It might be the dawn of a new day for The Independent, or the start of a new digital adventure writes David Hayward, but which will it be?
We have been talking about who will be the first national paper to go fully online for the past decade.
The fall in print circulation and the rise in digital have made this inevitable. The fact that The Independent is the first UK wide title to go down this route, is no surprise.
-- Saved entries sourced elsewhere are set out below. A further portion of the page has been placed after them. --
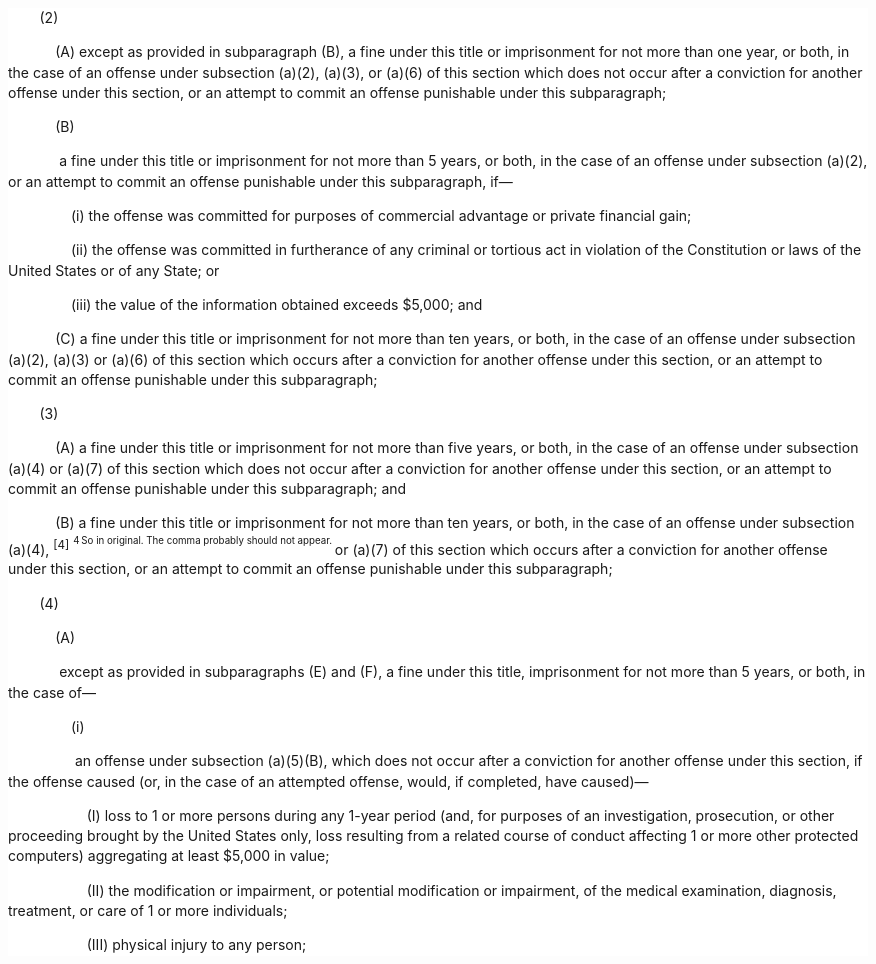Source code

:         (2)

            (A) except as provided in subparagraph (B), a fine under this title or imprisonment for not more than one year, or both, in the case of an offense under subsection (a)(2), (a)(3), or (a)(6) of this section which does not occur after a conviction for another offense under this section, or an attempt to commit an offense punishable under this subparagraph;

            (B)

             a fine under this title or imprisonment for not more than 5 years, or both, in the case of an offense under subsection (a)(2), or an attempt to commit an offense punishable under this subparagraph, if—

                (i) the offense was committed for purposes of commercial advantage or private financial gain;

                (ii) the offense was committed in furtherance of any criminal or tortious act in violation of the Constitution or laws of the United States or of any State; or

                (iii) the value of the information obtained exceeds $5,000; and

            (C) a fine under this title or imprisonment for not more than ten years, or both, in the case of an offense under subsection (a)(2), (a)(3) or (a)(6) of this section which occurs after a conviction for another offense under this section, or an attempt to commit an offense punishable under this subparagraph;

        (3)

            (A) a fine under this title or imprisonment for not more than five years, or both, in the case of an offense under subsection (a)(4) or (a)(7) of this section which does not occur after a conviction for another offense under this section, or an attempt to commit an offense punishable under this subparagraph; and

            (B) a fine under this title or imprisonment for not more than ten years, or both, in the case of an offense under subsection (a)(4), <sup>\[4\]</sup>  <sup><sup> 4 So in original. The comma probably should not appear. </sup></sup>  or (a)(7) of this section which occurs after a conviction for another offense under this section, or an attempt to commit an offense punishable under this subparagraph;

        (4)

            (A)

             except as provided in subparagraphs (E) and (F), a fine under this title, imprisonment for not more than 5 years, or both, in the case of—

                (i)

                 an offense under subsection (a)(5)(B), which does not occur after a conviction for another offense under this section, if the offense caused (or, in the case of an attempted offense, would, if completed, have caused)—

                    (I) loss to 1 or more persons during any 1-year period (and, for purposes of an investigation, prosecution, or other proceeding brought by the United States only, loss resulting from a related course of conduct affecting 1 or more other protected computers) aggregating at least $5,000 in value;

                    (II) the modification or impairment, or potential modification or impairment, of the medical examination, diagnosis, treatment, or care of 1 or more individuals;

                    (III) physical injury to any person;


[/us/usc/t15/s1681]: https://publicdocs.github.io/go/links?ns=uslm&ref=%2Fus%2Fusc%2Ft15%2Fs1681
[/us/usc/t42/s2014/y]: https://publicdocs.github.io/go/links?ns=uslm&ref=%2Fus%2Fusc%2Ft42%2Fs2014%2Fy
[/us/usc/t18/s3056/a]: https://publicdocs.github.io/go/links?ns=uslm&ref=%2Fus%2Fusc%2Ft18%2Fs3056%2Fa
[/us/usc/t5/s101]: https://publicdocs.github.io/go/links?ns=uslm&ref=%2Fus%2Fusc%2Ft5%2Fs101
[/us/usc/t21/s853]: https://publicdocs.github.io/go/links?ns=uslm&ref=%2Fus%2Fusc%2Ft21%2Fs853
[/us/pl/98/473/s2102/a]: https://publicdocs.github.io/go/links?ns=uslm&ref=%2Fus%2Fpl%2F98%2F473%2Fs2102%2Fa
[/us/stat/98/2190]: https://publicdocs.github.io/go/links?ns=uslm&ref=%2Fus%2Fstat%2F98%2F2190
[/us/pl/99/474/s2]: https://publicdocs.github.io/go/links?ns=uslm&ref=%2Fus%2Fpl%2F99%2F474%2Fs2
[/us/stat/100/1213]: https://publicdocs.github.io/go/links?ns=uslm&ref=%2Fus%2Fstat%2F100%2F1213
[/us/pl/100/690/s7065]: https://publicdocs.github.io/go/links?ns=uslm&ref=%2Fus%2Fpl%2F100%2F690%2Fs7065
[/us/stat/102/4404]: https://publicdocs.github.io/go/links?ns=uslm&ref=%2Fus%2Fstat%2F102%2F4404
[/us/pl/101/73/s962/a/5]: https://publicdocs.github.io/go/links?ns=uslm&ref=%2Fus%2Fpl%2F101%2F73%2Fs962%2Fa%2F5
[/us/stat/103/502]: https://publicdocs.github.io/go/links?ns=uslm&ref=%2Fus%2Fstat%2F103%2F502
[/us/pl/101/647/s1205/e]: https://publicdocs.github.io/go/links?ns=uslm&ref=%2Fus%2Fpl%2F101%2F647%2Fs1205%2Fe
[/us/stat/104/4831]: https://publicdocs.github.io/go/links?ns=uslm&ref=%2Fus%2Fstat%2F104%2F4831
[/us/pl/103/322/s290001/b]: https://publicdocs.github.io/go/links?ns=uslm&ref=%2Fus%2Fpl%2F103%2F322%2Fs290001%2Fb
[/us/stat/108/2097-2099]: https://publicdocs.github.io/go/links?ns=uslm&ref=%2Fus%2Fstat%2F108%2F2097-2099
[/us/pl/104/294/s201]: https://publicdocs.github.io/go/links?ns=uslm&ref=%2Fus%2Fpl%2F104%2F294%2Fs201
[/us/stat/110/3491]: https://publicdocs.github.io/go/links?ns=uslm&ref=%2Fus%2Fstat%2F110%2F3491
[/us/pl/107/56/s506/a]: https://publicdocs.github.io/go/links?ns=uslm&ref=%2Fus%2Fpl%2F107%2F56%2Fs506%2Fa
[/us/stat/115/366]: https://publicdocs.github.io/go/links?ns=uslm&ref=%2Fus%2Fstat%2F115%2F366
[/us/pl/107/273]: https://publicdocs.github.io/go/links?ns=uslm&ref=%2Fus%2Fpl%2F107%2F273
[/us/stat/116/1807]: https://publicdocs.github.io/go/links?ns=uslm&ref=%2Fus%2Fstat%2F116%2F1807
[/us/pl/107/296/s225/g]: https://publicdocs.github.io/go/links?ns=uslm&ref=%2Fus%2Fpl%2F107%2F296%2Fs225%2Fg
[/us/stat/116/2158]: https://publicdocs.github.io/go/links?ns=uslm&ref=%2Fus%2Fstat%2F116%2F2158
[/us/pl/110/326]: https://publicdocs.github.io/go/links?ns=uslm&ref=%2Fus%2Fpl%2F110%2F326
[/us/stat/122/3561]: https://publicdocs.github.io/go/links?ns=uslm&ref=%2Fus%2Fstat%2F122%2F3561
[/us/usc/t42/s2014]: https://publicdocs.github.io/go/links?ns=uslm&ref=%2Fus%2Fusc%2Ft42%2Fs2014
[/us/usc/t15/s1602/n]: https://publicdocs.github.io/go/links?ns=uslm&ref=%2Fus%2Fusc%2Ft15%2Fs1602%2Fn
[/us/pl/111/203/s1100A/1/A]: https://publicdocs.github.io/go/links?ns=uslm&ref=%2Fus%2Fpl%2F111%2F203%2Fs1100A%2F1%2FA
[/us/stat/124/2107]: https://publicdocs.github.io/go/links?ns=uslm&ref=%2Fus%2Fstat%2F124%2F2107
[/us/pl/90/321]: https://publicdocs.github.io/go/links?ns=uslm&ref=%2Fus%2Fpl%2F90%2F321
[/us/pl/91/508/s601]: https://publicdocs.github.io/go/links?ns=uslm&ref=%2Fus%2Fpl%2F91%2F508%2Fs601
[/us/stat/84/1127]: https://publicdocs.github.io/go/links?ns=uslm&ref=%2Fus%2Fstat%2F84%2F1127
[/us/usc/t15/s1601]: https://publicdocs.github.io/go/links?ns=uslm&ref=%2Fus%2Fusc%2Ft15%2Fs1601
[/us/pl/92/181]: https://publicdocs.github.io/go/links?ns=uslm&ref=%2Fus%2Fpl%2F92%2F181
[/us/stat/85/583]: https://publicdocs.github.io/go/links?ns=uslm&ref=%2Fus%2Fstat%2F85%2F583
[/us/usc/t12/s2001]: https://publicdocs.github.io/go/links?ns=uslm&ref=%2Fus%2Fusc%2Ft12%2Fs2001
[/us/usc/t12/s3101]: https://publicdocs.github.io/go/links?ns=uslm&ref=%2Fus%2Fusc%2Ft12%2Fs3101
[/us/pl/102/242/s142/e/2]: https://publicdocs.github.io/go/links?ns=uslm&ref=%2Fus%2Fpl%2F102%2F242%2Fs142%2Fe%2F2
[/us/stat/105/2281]: https://publicdocs.github.io/go/links?ns=uslm&ref=%2Fus%2Fstat%2F105%2F2281
[/us/pl/103/322]: https://publicdocs.github.io/go/links?ns=uslm&ref=%2Fus%2Fpl%2F103%2F322
[/us/pl/110/326/s203]: https://publicdocs.github.io/go/links?ns=uslm&ref=%2Fus%2Fpl%2F110%2F326%2Fs203
[/us/pl/110/326/s204/a/1]: https://publicdocs.github.io/go/links?ns=uslm&ref=%2Fus%2Fpl%2F110%2F326%2Fs204%2Fa%2F1
[/us/pl/110/326/s205]: https://publicdocs.github.io/go/links?ns=uslm&ref=%2Fus%2Fpl%2F110%2F326%2Fs205
[/us/pl/110/326/s206]: https://publicdocs.github.io/go/links?ns=uslm&ref=%2Fus%2Fpl%2F110%2F326%2Fs206
[/us/pl/110/326/s204/a/2/A]: https://publicdocs.github.io/go/links?ns=uslm&ref=%2Fus%2Fpl%2F110%2F326%2Fs204%2Fa%2F2%2FA
[/us/pl/110/326/s204/a/2/B]: https://publicdocs.github.io/go/links?ns=uslm&ref=%2Fus%2Fpl%2F110%2F326%2Fs204%2Fa%2F2%2FB
[/us/pl/110/326/s204/a/2/C]: https://publicdocs.github.io/go/links?ns=uslm&ref=%2Fus%2Fpl%2F110%2F326%2Fs204%2Fa%2F2%2FC
[/us/pl/110/326/s204/a/2/D]: https://publicdocs.github.io/go/links?ns=uslm&ref=%2Fus%2Fpl%2F110%2F326%2Fs204%2Fa%2F2%2FD
[/us/pl/110/326/s207]: https://publicdocs.github.io/go/links?ns=uslm&ref=%2Fus%2Fpl%2F110%2F326%2Fs207
[/us/pl/110/326/s204/a/3/B]: https://publicdocs.github.io/go/links?ns=uslm&ref=%2Fus%2Fpl%2F110%2F326%2Fs204%2Fa%2F3%2FB
[/us/pl/110/326/s204/a/3/A]: https://publicdocs.github.io/go/links?ns=uslm&ref=%2Fus%2Fpl%2F110%2F326%2Fs204%2Fa%2F3%2FA
[/us/pl/110/326/s208]: https://publicdocs.github.io/go/links?ns=uslm&ref=%2Fus%2Fpl%2F110%2F326%2Fs208
[/us/pl/107/273/s4005/a/3]: https://publicdocs.github.io/go/links?ns=uslm&ref=%2Fus%2Fpl%2F107%2F273%2Fs4005%2Fa%2F3
[/us/pl/107/273/s4002/b/1]: https://publicdocs.github.io/go/links?ns=uslm&ref=%2Fus%2Fpl%2F107%2F273%2Fs4002%2Fb%2F1
[/us/pl/107/273/s4002/b/12/A]: https://publicdocs.github.io/go/links?ns=uslm&ref=%2Fus%2Fpl%2F107%2F273%2Fs4002%2Fb%2F12%2FA
[/us/pl/107/273/s4005/d/3]: https://publicdocs.github.io/go/links?ns=uslm&ref=%2Fus%2Fpl%2F107%2F273%2Fs4005%2Fd%2F3
[/us/pl/107/296/s225/g/2]: https://publicdocs.github.io/go/links?ns=uslm&ref=%2Fus%2Fpl%2F107%2F296%2Fs225%2Fg%2F2
[/us/pl/107/296/s225/g/1]: https://publicdocs.github.io/go/links?ns=uslm&ref=%2Fus%2Fpl%2F107%2F296%2Fs225%2Fg%2F1
[/us/pl/107/273/s4002/b/12/B]: https://publicdocs.github.io/go/links?ns=uslm&ref=%2Fus%2Fpl%2F107%2F273%2Fs4002%2Fb%2F12%2FB
[/us/pl/107/56/s814/a/1]: https://publicdocs.github.io/go/links?ns=uslm&ref=%2Fus%2Fpl%2F107%2F56%2Fs814%2Fa%2F1
[/us/pl/107/56/s814/a/4]: https://publicdocs.github.io/go/links?ns=uslm&ref=%2Fus%2Fpl%2F107%2F56%2Fs814%2Fa%2F4
[/us/pl/107/56/s814/a/2]: https://publicdocs.github.io/go/links?ns=uslm&ref=%2Fus%2Fpl%2F107%2F56%2Fs814%2Fa%2F2
[/us/pl/107/56/s814/b]: https://publicdocs.github.io/go/links?ns=uslm&ref=%2Fus%2Fpl%2F107%2F56%2Fs814%2Fb
[/us/pl/107/56/s814/c/1/A]: https://publicdocs.github.io/go/links?ns=uslm&ref=%2Fus%2Fpl%2F107%2F56%2Fs814%2Fc%2F1%2FA
[/us/pl/107/56/s814/c/1/B]: https://publicdocs.github.io/go/links?ns=uslm&ref=%2Fus%2Fpl%2F107%2F56%2Fs814%2Fc%2F1%2FB
[/us/pl/107/56/s814/c/1/C]: https://publicdocs.github.io/go/links?ns=uslm&ref=%2Fus%2Fpl%2F107%2F56%2Fs814%2Fc%2F1%2FC
[/us/pl/107/56/s814/c/2]: https://publicdocs.github.io/go/links?ns=uslm&ref=%2Fus%2Fpl%2F107%2F56%2Fs814%2Fc%2F2
[/us/pl/107/56/s814/c/3]: https://publicdocs.github.io/go/links?ns=uslm&ref=%2Fus%2Fpl%2F107%2F56%2Fs814%2Fc%2F3
[/us/pl/107/56/s506/a]: https://publicdocs.github.io/go/links?ns=uslm&ref=%2Fus%2Fpl%2F107%2F56%2Fs506%2Fa
[/us/pl/107/56/s814/d/1]: https://publicdocs.github.io/go/links?ns=uslm&ref=%2Fus%2Fpl%2F107%2F56%2Fs814%2Fd%2F1
[/us/pl/107/56/s814/d/2]: https://publicdocs.github.io/go/links?ns=uslm&ref=%2Fus%2Fpl%2F107%2F56%2Fs814%2Fd%2F2
[/us/pl/107/56/s814/d/3]: https://publicdocs.github.io/go/links?ns=uslm&ref=%2Fus%2Fpl%2F107%2F56%2Fs814%2Fd%2F3
[/us/pl/107/56/s814/d/4]: https://publicdocs.github.io/go/links?ns=uslm&ref=%2Fus%2Fpl%2F107%2F56%2Fs814%2Fd%2F4
[/us/pl/107/56/s814/e]: https://publicdocs.github.io/go/links?ns=uslm&ref=%2Fus%2Fpl%2F107%2F56%2Fs814%2Fe
[/us/pl/104/294/s201/1/A]: https://publicdocs.github.io/go/links?ns=uslm&ref=%2Fus%2Fpl%2F104%2F294%2Fs201%2F1%2FA
[/us/pl/104/294/s201/1/B]: https://publicdocs.github.io/go/links?ns=uslm&ref=%2Fus%2Fpl%2F104%2F294%2Fs201%2F1%2FB
[/us/pl/104/294/s201/1/C]: https://publicdocs.github.io/go/links?ns=uslm&ref=%2Fus%2Fpl%2F104%2F294%2Fs201%2F1%2FC
[/us/pl/104/294/s201/1/D]: https://publicdocs.github.io/go/links?ns=uslm&ref=%2Fus%2Fpl%2F104%2F294%2Fs201%2F1%2FD
[/us/pl/104/294/s201/1/E]: https://publicdocs.github.io/go/links?ns=uslm&ref=%2Fus%2Fpl%2F104%2F294%2Fs201%2F1%2FE
[/us/pl/104/294/s604/b/36/A]: https://publicdocs.github.io/go/links?ns=uslm&ref=%2Fus%2Fpl%2F104%2F294%2Fs604%2Fb%2F36%2FA
[/us/pl/104/294/s201/1/E]: https://publicdocs.github.io/go/links?ns=uslm&ref=%2Fus%2Fpl%2F104%2F294%2Fs201%2F1%2FE
[/us/pl/104/294/s201/1/F]: https://publicdocs.github.io/go/links?ns=uslm&ref=%2Fus%2Fpl%2F104%2F294%2Fs201%2F1%2FF
[/us/pl/104/294/s201/2/A]: https://publicdocs.github.io/go/links?ns=uslm&ref=%2Fus%2Fpl%2F104%2F294%2Fs201%2F2%2FA
[/us/pl/104/294/s604/b/36/B]: https://publicdocs.github.io/go/links?ns=uslm&ref=%2Fus%2Fpl%2F104%2F294%2Fs604%2Fb%2F36%2FB
[/us/pl/104/294/s201/2/B/i]: https://publicdocs.github.io/go/links?ns=uslm&ref=%2Fus%2Fpl%2F104%2F294%2Fs201%2F2%2FB%2Fi
[/us/pl/104/294/s201/2/B/iii]: https://publicdocs.github.io/go/links?ns=uslm&ref=%2Fus%2Fpl%2F104%2F294%2Fs201%2F2%2FB%2Fiii
[/us/pl/104/294/s201/2/B/iv]: https://publicdocs.github.io/go/links?ns=uslm&ref=%2Fus%2Fpl%2F104%2F294%2Fs201%2F2%2FB%2Fiv
[/us/pl/104/294/s201/2/B/ii]: https://publicdocs.github.io/go/links?ns=uslm&ref=%2Fus%2Fpl%2F104%2F294%2Fs201%2F2%2FB%2Fii
[/us/pl/104/294/s201/2/C/i]: https://publicdocs.github.io/go/links?ns=uslm&ref=%2Fus%2Fpl%2F104%2F294%2Fs201%2F2%2FC%2Fi
[/us/pl/104/294/s201/2/C/ii]: https://publicdocs.github.io/go/links?ns=uslm&ref=%2Fus%2Fpl%2F104%2F294%2Fs201%2F2%2FC%2Fii
[/us/pl/104/294/s201/2/D]: https://publicdocs.github.io/go/links?ns=uslm&ref=%2Fus%2Fpl%2F104%2F294%2Fs201%2F2%2FD
[/us/pl/104/294/s201/3]: https://publicdocs.github.io/go/links?ns=uslm&ref=%2Fus%2Fpl%2F104%2F294%2Fs201%2F3
[/us/pl/104/294/s201/4/A/i]: https://publicdocs.github.io/go/links?ns=uslm&ref=%2Fus%2Fpl%2F104%2F294%2Fs201%2F4%2FA%2Fi
[/us/pl/104/294/s201/4/A/ii]: https://publicdocs.github.io/go/links?ns=uslm&ref=%2Fus%2Fpl%2F104%2F294%2Fs201%2F4%2FA%2Fii
[/us/pl/104/294/s201/4/A/iii]: https://publicdocs.github.io/go/links?ns=uslm&ref=%2Fus%2Fpl%2F104%2F294%2Fs201%2F4%2FA%2Fiii
[/us/pl/104/294/s201/4/B]: https://publicdocs.github.io/go/links?ns=uslm&ref=%2Fus%2Fpl%2F104%2F294%2Fs201%2F4%2FB
[/us/pl/104/294/s604/b/36/C]: https://publicdocs.github.io/go/links?ns=uslm&ref=%2Fus%2Fpl%2F104%2F294%2Fs604%2Fb%2F36%2FC
[/us/pl/104/294/s201/5]: https://publicdocs.github.io/go/links?ns=uslm&ref=%2Fus%2Fpl%2F104%2F294%2Fs201%2F5
[/us/pl/104/294/s604/b/36/D]: https://publicdocs.github.io/go/links?ns=uslm&ref=%2Fus%2Fpl%2F104%2F294%2Fs604%2Fb%2F36%2FD
[/us/usc/t18/s1030/a/5]: https://publicdocs.github.io/go/links?ns=uslm&ref=%2Fus%2Fusc%2Ft18%2Fs1030%2Fa%2F5
[/us/pl/103/322/s290001/f]: https://publicdocs.github.io/go/links?ns=uslm&ref=%2Fus%2Fpl%2F103%2F322%2Fs290001%2Ff
[/us/pl/103/322/s290001/b]: https://publicdocs.github.io/go/links?ns=uslm&ref=%2Fus%2Fpl%2F103%2F322%2Fs290001%2Fb
[/us/pl/103/322/s290001/c/2]: https://publicdocs.github.io/go/links?ns=uslm&ref=%2Fus%2Fpl%2F103%2F322%2Fs290001%2Fc%2F2
[/us/pl/103/322/s290001/c/1]: https://publicdocs.github.io/go/links?ns=uslm&ref=%2Fus%2Fpl%2F103%2F322%2Fs290001%2Fc%2F1
[/us/pl/103/322/s290001/d]: https://publicdocs.github.io/go/links?ns=uslm&ref=%2Fus%2Fpl%2F103%2F322%2Fs290001%2Fd
[/us/pl/103/322/s290001/e]: https://publicdocs.github.io/go/links?ns=uslm&ref=%2Fus%2Fpl%2F103%2F322%2Fs290001%2Fe
[/us/pl/101/647/s3533]: https://publicdocs.github.io/go/links?ns=uslm&ref=%2Fus%2Fpl%2F101%2F647%2Fs3533
[/us/pl/101/647/s1205/e]: https://publicdocs.github.io/go/links?ns=uslm&ref=%2Fus%2Fpl%2F101%2F647%2Fs1205%2Fe
[/us/pl/101/647/s2597/j/2]: https://publicdocs.github.io/go/links?ns=uslm&ref=%2Fus%2Fpl%2F101%2F647%2Fs2597%2Fj%2F2
[/us/pl/101/647/s2597/j]: https://publicdocs.github.io/go/links?ns=uslm&ref=%2Fus%2Fpl%2F101%2F647%2Fs2597%2Fj
[/us/pl/101/73/s962/a/5/A]: https://publicdocs.github.io/go/links?ns=uslm&ref=%2Fus%2Fpl%2F101%2F73%2Fs962%2Fa%2F5%2FA
[/us/pl/101/73/s962/a/5/B]: https://publicdocs.github.io/go/links?ns=uslm&ref=%2Fus%2Fpl%2F101%2F73%2Fs962%2Fa%2F5%2FB
[/us/pl/100/690]: https://publicdocs.github.io/go/links?ns=uslm&ref=%2Fus%2Fpl%2F100%2F690
[/us/pl/99/474/s2/b/2]: https://publicdocs.github.io/go/links?ns=uslm&ref=%2Fus%2Fpl%2F99%2F474%2Fs2%2Fb%2F2
[/us/pl/99/474/s2/c]: https://publicdocs.github.io/go/links?ns=uslm&ref=%2Fus%2Fpl%2F99%2F474%2Fs2%2Fc
[/us/pl/99/474/s2/a]: https://publicdocs.github.io/go/links?ns=uslm&ref=%2Fus%2Fpl%2F99%2F474%2Fs2%2Fa
[/us/usc/t12/s3401]: https://publicdocs.github.io/go/links?ns=uslm&ref=%2Fus%2Fusc%2Ft12%2Fs3401
[/us/usc/t15/s1602/n]: https://publicdocs.github.io/go/links?ns=uslm&ref=%2Fus%2Fusc%2Ft15%2Fs1602%2Fn
[/us/pl/99/474/s2/b/1]: https://publicdocs.github.io/go/links?ns=uslm&ref=%2Fus%2Fpl%2F99%2F474%2Fs2%2Fb%2F1
[/us/pl/99/474/s2/d]: https://publicdocs.github.io/go/links?ns=uslm&ref=%2Fus%2Fpl%2F99%2F474%2Fs2%2Fd
[/us/pl/99/474/s2/e]: https://publicdocs.github.io/go/links?ns=uslm&ref=%2Fus%2Fpl%2F99%2F474%2Fs2%2Fe
[/us/pl/99/474/s2/f/9]: https://publicdocs.github.io/go/links?ns=uslm&ref=%2Fus%2Fpl%2F99%2F474%2Fs2%2Ff%2F9
[/us/pl/99/474/s2/f/1]: https://publicdocs.github.io/go/links?ns=uslm&ref=%2Fus%2Fpl%2F99%2F474%2Fs2%2Ff%2F1
[/us/pl/99/474/s2/f/2]: https://publicdocs.github.io/go/links?ns=uslm&ref=%2Fus%2Fpl%2F99%2F474%2Fs2%2Ff%2F2
[/us/pl/99/474/s2/f/3]: https://publicdocs.github.io/go/links?ns=uslm&ref=%2Fus%2Fpl%2F99%2F474%2Fs2%2Ff%2F3
[/us/pl/99/474/s2/f/3]: https://publicdocs.github.io/go/links?ns=uslm&ref=%2Fus%2Fpl%2F99%2F474%2Fs2%2Ff%2F3
[/us/pl/99/474/s2/f/8]: https://publicdocs.github.io/go/links?ns=uslm&ref=%2Fus%2Fpl%2F99%2F474%2Fs2%2Ff%2F8
[/us/pl/99/474/s2/g]: https://publicdocs.github.io/go/links?ns=uslm&ref=%2Fus%2Fpl%2F99%2F474%2Fs2%2Fg
[/us/pl/99/474/s2/h]: https://publicdocs.github.io/go/links?ns=uslm&ref=%2Fus%2Fpl%2F99%2F474%2Fs2%2Fh
[/us/pl/107/296]: https://publicdocs.github.io/go/links?ns=uslm&ref=%2Fus%2Fpl%2F107%2F296
[/us/pl/107/296/s4]: https://publicdocs.github.io/go/links?ns=uslm&ref=%2Fus%2Fpl%2F107%2F296%2Fs4
[/us/usc/t6/s101]: https://publicdocs.github.io/go/links?ns=uslm&ref=%2Fus%2Fusc%2Ft6%2Fs101
[/us/usc/t6/s542]: https://publicdocs.github.io/go/links?ns=uslm&ref=%2Fus%2Fusc%2Ft6%2Fs542
[/us/pl/98/473/s2103]: https://publicdocs.github.io/go/links?ns=uslm&ref=%2Fus%2Fpl%2F98%2F473%2Fs2103
[/us/stat/98/2192]: https://publicdocs.github.io/go/links?ns=uslm&ref=%2Fus%2Fstat%2F98%2F2192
At its height the readership was more than 400,000 copies a day, it now sells fewer than 40,000. Newspapers are expensive things to produce and distribute. Such a small circulation, means that business model is simply no longer viable.
A new hope?
But can it survive in the digital-only marketplace. Is it distinctive enough to hold onto an audience? And can the digital revenue sustain the sort of quality journalism associated with the Indy?
There is no doubt it’s going to be very hard. This is a crowded space; legacy press, broadcasters and digital natives all competing for a very demanding audience.
The likes of The Huffington Post, NowThisNews, Vox, Vocativ, AJ+, Vice and BuzzFeed have a massive advantage. They were all set up to operate in the digital landscape.
They are not a failed newspaper with existing staff and structures trying to adapt.
Importantly, they also have video at the heart of everything they do and the Independent doesn’t.
A fragile future
Unsurprisingly the ESI Media the Independent’s parent company was bullish when it announced its decision back in February.
“The newspaper industry is changing, and that change is being driven by readers. They’re showing us that the future is digital.”
They made great store of the fact the Independent gets 70m monthly unique users.
This sounds very impressive until you consider NowThis News gets a billion video views on social media a month.
Looking at these figures I know whom I’d rather be spending my marketing budget with. Digital revenue and advertising are still relatively small, couple this with the uncertainty over ad-blocking and the future all looks increasingly fragile.
This is clearly a very brave and ambitious move.
It is one that could spectacularly fail, but if it does work, it’s one that could lead the way for the rest of the print industry.
The Guardian, Telegraph and the Times will be watching with great interest.
Back in 2009 Arianna Huffington gave this quote to the New Yorker Magazine.
“People love to talk about the death of newspapers, as if it’s a foregone conclusion. I think that’s ridiculous,” she says.
“Traditional media just need to realise that the online world isn’t the enemy. In fact, it’s the thing that will save them, if they fully embrace it.”
Maybe this is what the Indy is doing. Following her lead might not be the worst thing in the world to do – even if it is seven years later.